But apparently the teams want a 9-game schedule. It has served the Pac-10 well with schedule ratings (not always easy to schedule an opponent of a quality conference when they’re all so far away…and now there are two fewer non-conference options in the West), so I can’t say it’s a bad thing for the conference, although the unfairness will continue to bother me. Anyway, my proposal assumes that there will be a 9-game schedule. I don’t think there is much point in talking about what would or should happen under an 8-game schedule.

You might say, “Why bother arguing about it at all? This is the way it is.” The SEC saw after a few years that its initial approach (which was two permanent rivals, meaning 7/8 of the schedule was the same teams every year) didn’t work very well, so it changed the scheduling rules. It did not change the divisional alignment, but in this case, the divisional change if done within a few years would not be that traumatic, since the California teams will all play each other, so that wouldn’t be a problem, and the Mountain teams are new to the conference anyway. There isn’t an alignment that just jumps out as inherently logical here, as there is in the SEC and as there was in the Big XII. The ACC, whose alignment I can’t remember, could still realign, and I don’t think it would upset many people.

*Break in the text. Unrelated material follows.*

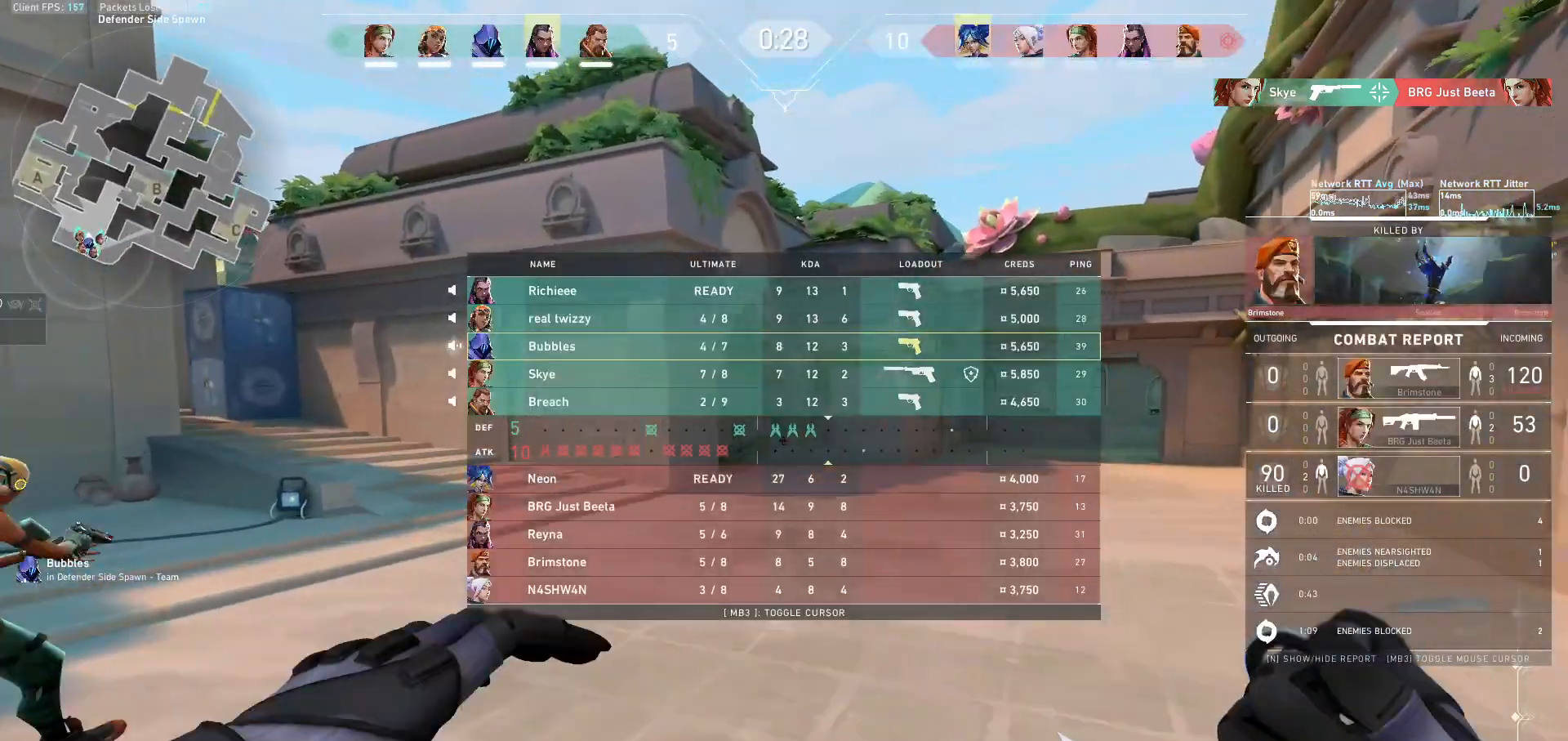
{"keys": ["tab", "w"], "mouse": ["mb5"], "events": []}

I understand the respect for tradition underlying the California rule, but it will cause some problems. This would mean that there would be more games between the Arizona teams (shorthand for Arizona and Arizona St.) and the Northwest teams (shorthand for Oregon, Oregon St., Washington, and Washington St.). One of the benefits of expansion is that there will be fewer such games. Either way there will be fewer Arizona—Northwest games than there were before, but enough travel has necessarily been included due to the selection of Utah and Colorado (I’ll call them the Mountain teams) that the Arizona—Northwest trips should be minimized. I don’t think the Northwest teams even need to play an Arizona team every year, but that was the only way I could see how to get my overall scheme to work, and you have to fill out nine games somehow.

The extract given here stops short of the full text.